Cancer treatments can undermine health. That’s well understood, but now researchers better know when that cost just isn’t worth it.
A cancer diagnosis can trigger terror or an instinctive battle response. The urge to do something—anything—can be overpowering.
The urge to fight cancer aggressively fuels a multi-billion dollar industry in the United States. Millions undergo treatments with limited effectiveness, preferring action over the potentially more healthful option of “watchful waiting.”
This often overlooked approach involves careful monitoring of the patient’s condition without active treatment until it becomes necessary. It’s a strategic pause, grounded in evidence that some cancers, when caught early or found to be slow-growing, do not require immediate intervention.
The watch-and-wait approach is advised for certain early-stage or slow-growing cancers where immediate treatment does not improve survival rates. This strategy is most common with prostate cancer but is also considered for breast, thyroid, and some blood cancers.
Watchful waiting reduces the toll of unnecessary cancer treatments, both financially and in terms of patient suffering. While few currently choose this less invasive path, growing awareness of its benefits is gradually making its way into clinical practice and cancer strategies focused more on the patient than the disease.
David Gay is one of the beneficiaries of this approach.

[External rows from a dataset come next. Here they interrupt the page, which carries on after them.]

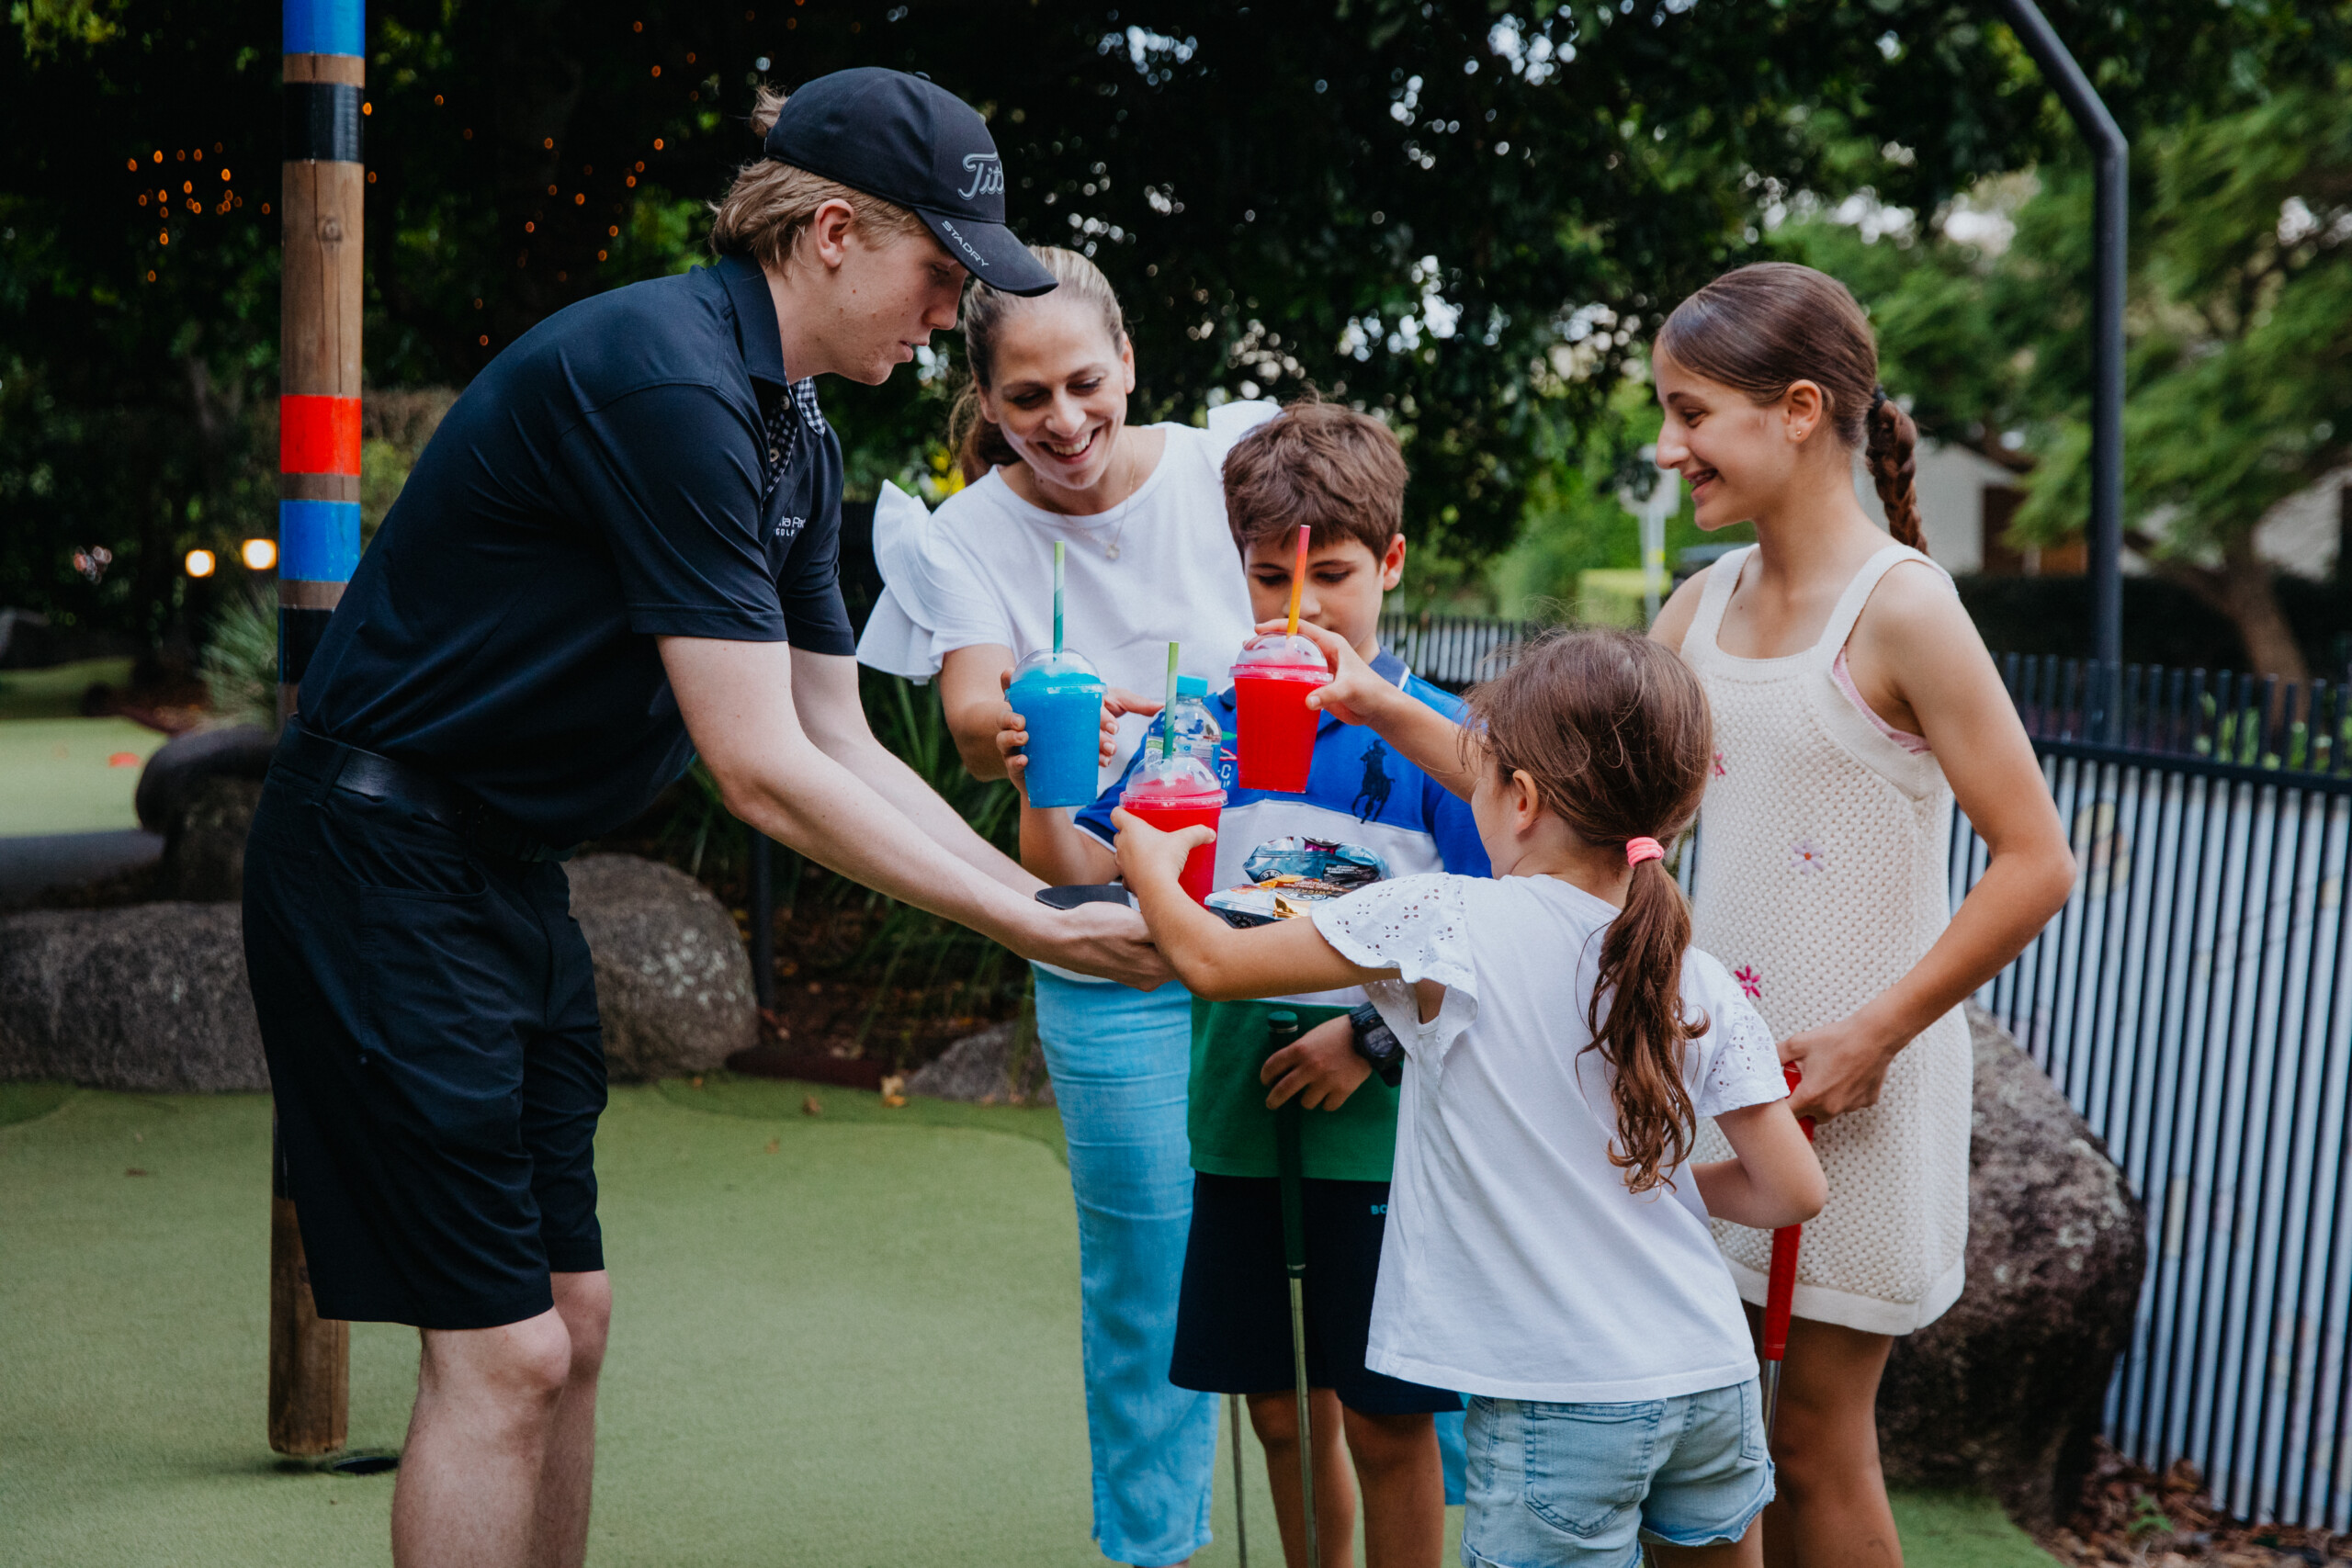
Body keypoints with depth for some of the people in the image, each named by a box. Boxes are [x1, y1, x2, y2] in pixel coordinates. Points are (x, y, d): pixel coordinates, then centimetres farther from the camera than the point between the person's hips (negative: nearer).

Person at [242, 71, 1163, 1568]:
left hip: (511, 876, 10)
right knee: (501, 1349, -8)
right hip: (382, 864, -10)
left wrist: (1050, 893, 3)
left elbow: (847, 749, 12)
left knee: (571, 1317, 12)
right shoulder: (667, 382, -23)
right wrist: (1034, 927, -19)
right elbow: (765, 772, -24)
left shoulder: (795, 436, 9)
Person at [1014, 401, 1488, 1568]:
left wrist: (1374, 1035, -18)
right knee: (1282, 1408, 14)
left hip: (1380, 1122, -3)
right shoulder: (1202, 725, 3)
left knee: (1385, 1421, 4)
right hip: (1241, 1113, 3)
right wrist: (1039, 787, -19)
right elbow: (1084, 873, 0)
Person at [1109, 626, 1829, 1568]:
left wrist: (1152, 870, 20)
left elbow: (1212, 964, -3)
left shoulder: (1444, 924, -12)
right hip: (1714, 1382, 5)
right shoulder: (1702, 983, 0)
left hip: (1560, 1408, -5)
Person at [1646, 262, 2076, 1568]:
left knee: (1816, 1437, 3)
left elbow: (2035, 862, -15)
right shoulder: (1706, 604, 7)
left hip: (1855, 1082, -6)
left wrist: (1873, 1035, -15)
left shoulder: (1899, 607, -14)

In 2014, Mr. Gay faced his third biopsy results in the stark silence of a urologist’s office. He was poised for a fight, resolute in his preemptive decision: “If it’s cancer, it’s coming out,” he told The Epoch Times.

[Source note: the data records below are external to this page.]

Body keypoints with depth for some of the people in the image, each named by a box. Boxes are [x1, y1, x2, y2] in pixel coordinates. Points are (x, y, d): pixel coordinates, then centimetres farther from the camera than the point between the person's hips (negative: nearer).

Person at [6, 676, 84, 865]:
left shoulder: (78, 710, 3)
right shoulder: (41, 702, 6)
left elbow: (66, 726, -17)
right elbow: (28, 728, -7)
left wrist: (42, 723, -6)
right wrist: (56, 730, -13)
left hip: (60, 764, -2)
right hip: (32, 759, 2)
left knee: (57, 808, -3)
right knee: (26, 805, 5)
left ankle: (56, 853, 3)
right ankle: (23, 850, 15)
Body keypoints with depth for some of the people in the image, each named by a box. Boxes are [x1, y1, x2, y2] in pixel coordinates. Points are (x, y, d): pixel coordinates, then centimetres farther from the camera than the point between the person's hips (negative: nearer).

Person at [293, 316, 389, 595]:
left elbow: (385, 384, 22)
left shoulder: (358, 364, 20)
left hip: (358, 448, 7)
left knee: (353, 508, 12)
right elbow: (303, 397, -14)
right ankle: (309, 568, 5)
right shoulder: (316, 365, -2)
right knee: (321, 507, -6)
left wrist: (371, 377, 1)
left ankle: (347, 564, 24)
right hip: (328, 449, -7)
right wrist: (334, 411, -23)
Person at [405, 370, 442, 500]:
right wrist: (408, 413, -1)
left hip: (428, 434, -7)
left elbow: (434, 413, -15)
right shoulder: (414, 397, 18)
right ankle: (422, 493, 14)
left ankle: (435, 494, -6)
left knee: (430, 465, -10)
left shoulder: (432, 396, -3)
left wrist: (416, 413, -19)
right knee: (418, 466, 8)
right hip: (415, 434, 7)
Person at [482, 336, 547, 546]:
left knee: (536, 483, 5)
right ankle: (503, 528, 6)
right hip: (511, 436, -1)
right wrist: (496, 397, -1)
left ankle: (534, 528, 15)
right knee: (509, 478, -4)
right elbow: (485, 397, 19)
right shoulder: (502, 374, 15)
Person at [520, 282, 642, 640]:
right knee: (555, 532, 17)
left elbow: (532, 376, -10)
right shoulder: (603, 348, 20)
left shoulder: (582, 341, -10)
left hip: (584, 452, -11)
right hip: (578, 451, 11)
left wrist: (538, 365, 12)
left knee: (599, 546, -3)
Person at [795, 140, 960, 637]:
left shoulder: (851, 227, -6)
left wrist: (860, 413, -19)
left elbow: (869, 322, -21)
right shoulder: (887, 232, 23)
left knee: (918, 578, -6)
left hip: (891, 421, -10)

Yet, when confronted with the reality of his diagnosis, his perspective changed. Heeding his doctor’s counsel and with his family’s support, he chose not to rush into surgery or radiation, but to opt for watchful waiting.
Mr. Gay’s decision reflects an emerging trend built on clearer insights about cancer prognosis and research that challenges the rush to conventional treatment.

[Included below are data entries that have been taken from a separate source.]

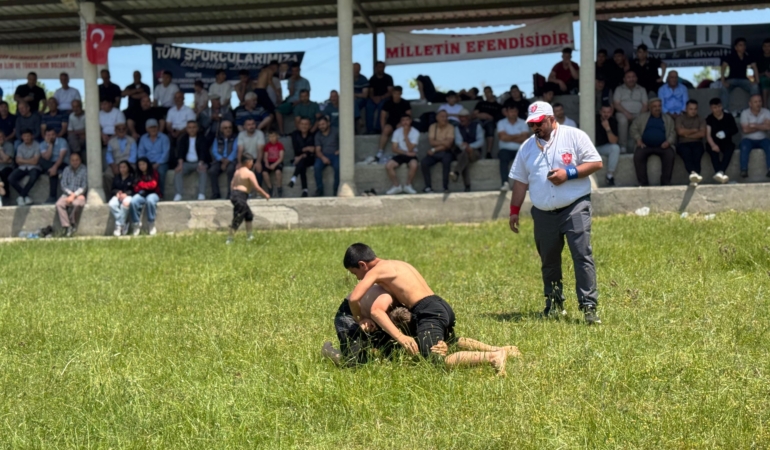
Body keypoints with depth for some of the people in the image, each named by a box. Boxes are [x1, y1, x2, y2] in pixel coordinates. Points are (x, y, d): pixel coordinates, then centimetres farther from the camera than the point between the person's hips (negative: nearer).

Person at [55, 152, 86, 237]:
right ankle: (67, 226, -31)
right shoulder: (66, 170, 14)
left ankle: (72, 223, -19)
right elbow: (63, 185, 7)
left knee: (77, 204, -38)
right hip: (67, 194, 3)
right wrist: (71, 193, -11)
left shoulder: (84, 170, 3)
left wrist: (74, 195, -15)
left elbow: (84, 186, -3)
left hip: (79, 195, -3)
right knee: (59, 204, -29)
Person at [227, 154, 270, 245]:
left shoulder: (237, 171, 15)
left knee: (249, 215, 21)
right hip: (241, 196, -9)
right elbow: (256, 187, -11)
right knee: (237, 220, -6)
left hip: (234, 194, 9)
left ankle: (250, 236, 25)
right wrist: (265, 195, 0)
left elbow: (232, 185, 16)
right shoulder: (249, 173, -9)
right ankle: (230, 240, -6)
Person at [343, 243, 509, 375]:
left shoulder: (376, 270, -4)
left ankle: (492, 357, -32)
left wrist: (359, 319, 3)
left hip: (429, 313, -10)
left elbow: (354, 299, -15)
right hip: (443, 307, 10)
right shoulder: (396, 265, 23)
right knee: (449, 342, 38)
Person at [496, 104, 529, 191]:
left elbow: (525, 139, -4)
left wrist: (509, 138, -4)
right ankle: (505, 183, -43)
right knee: (504, 156, -34)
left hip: (519, 150, 1)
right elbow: (503, 137, -8)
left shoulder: (523, 123, 9)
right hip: (506, 149, -1)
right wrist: (518, 136, -2)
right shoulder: (501, 123, 7)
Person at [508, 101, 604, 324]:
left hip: (575, 207, -5)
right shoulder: (527, 146, 13)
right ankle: (554, 303, 25)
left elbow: (596, 163, -5)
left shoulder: (574, 136, -1)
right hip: (543, 214, 5)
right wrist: (514, 210, 14)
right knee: (549, 261, 10)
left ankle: (589, 306, -14)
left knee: (582, 255, -13)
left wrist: (568, 173, -15)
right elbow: (520, 181, 17)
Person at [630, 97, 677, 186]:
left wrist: (668, 141, -11)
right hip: (645, 145, 0)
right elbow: (634, 129, 9)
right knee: (638, 155, -32)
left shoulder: (668, 118, 18)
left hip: (662, 146, 0)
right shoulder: (642, 117, 17)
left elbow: (673, 132, 9)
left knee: (670, 155, -31)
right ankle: (643, 182, -28)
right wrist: (638, 140, -8)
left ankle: (665, 182, -26)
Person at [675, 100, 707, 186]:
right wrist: (694, 130, 5)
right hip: (683, 144, -1)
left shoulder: (700, 119, 18)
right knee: (687, 153, -38)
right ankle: (693, 173, -64)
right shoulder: (680, 118, 14)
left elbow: (702, 134, 1)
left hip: (697, 143, 1)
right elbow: (680, 131, -3)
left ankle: (693, 179, -54)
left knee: (696, 156, -35)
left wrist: (688, 135, -1)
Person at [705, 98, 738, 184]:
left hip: (726, 143, 1)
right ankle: (720, 173, -54)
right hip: (715, 143, -1)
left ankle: (719, 172, -52)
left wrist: (725, 133, -10)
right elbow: (708, 135, -8)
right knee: (713, 150, -35)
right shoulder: (709, 119, 3)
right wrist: (713, 145, -28)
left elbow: (735, 130, 11)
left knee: (731, 147, -34)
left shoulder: (729, 117, 8)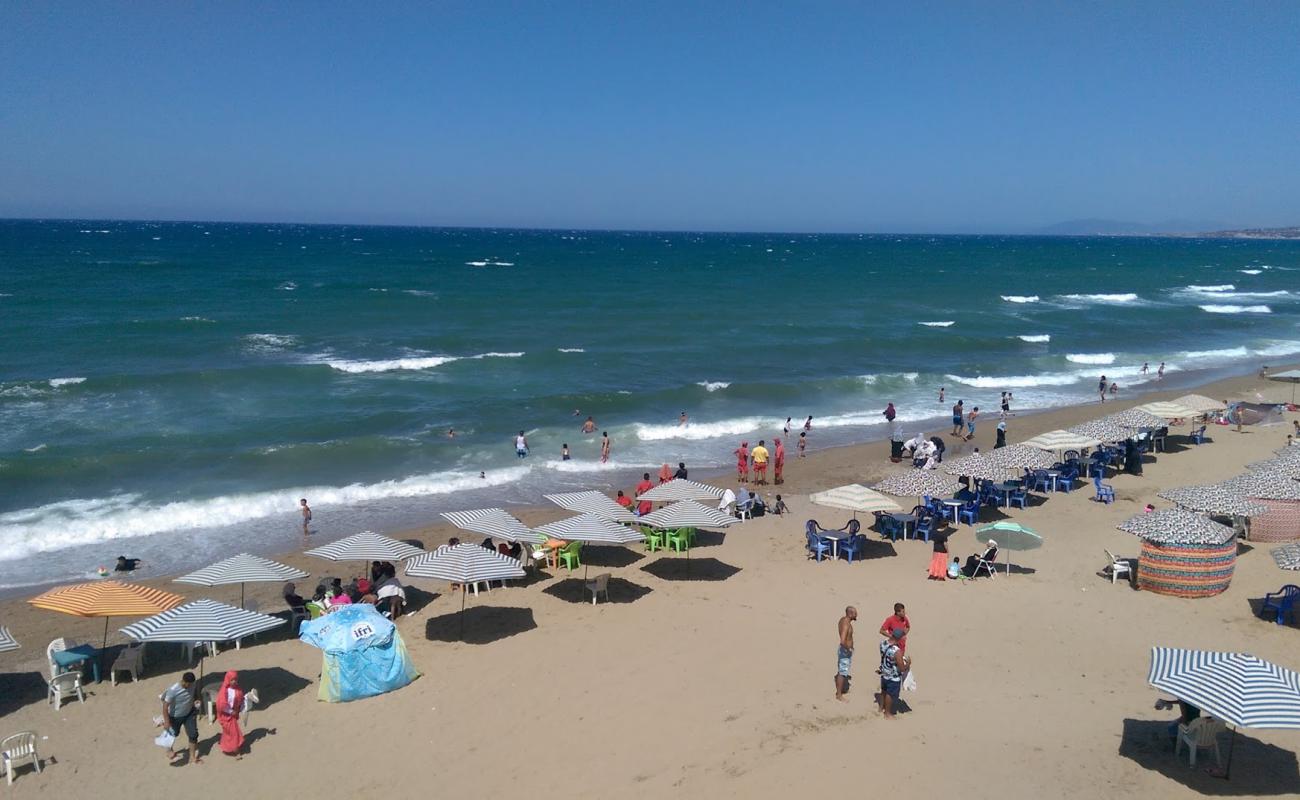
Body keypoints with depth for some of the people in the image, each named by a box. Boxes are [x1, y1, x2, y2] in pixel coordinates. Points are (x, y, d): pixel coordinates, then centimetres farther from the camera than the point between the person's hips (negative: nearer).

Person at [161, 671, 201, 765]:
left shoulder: (192, 685, -15)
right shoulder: (173, 690, -33)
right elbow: (165, 706, -27)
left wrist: (195, 701, -6)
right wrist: (166, 721, -25)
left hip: (189, 714, 4)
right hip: (175, 717, -4)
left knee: (193, 734, 3)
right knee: (173, 734, 20)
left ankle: (192, 757, 20)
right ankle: (169, 750, 53)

The Watchful Waiting Approach
Active surveillance and watchful waiting offer personalized, conservative treatment paths.
While the terms are often used interchangeably, the American Cancer Society differentiates between “active surveillance” and “watchful waiting.” Active surveillance involves regular doctor visits, blood tests, and biopsies, while watchful waiting implies a more relaxed follow-up based on symptoms.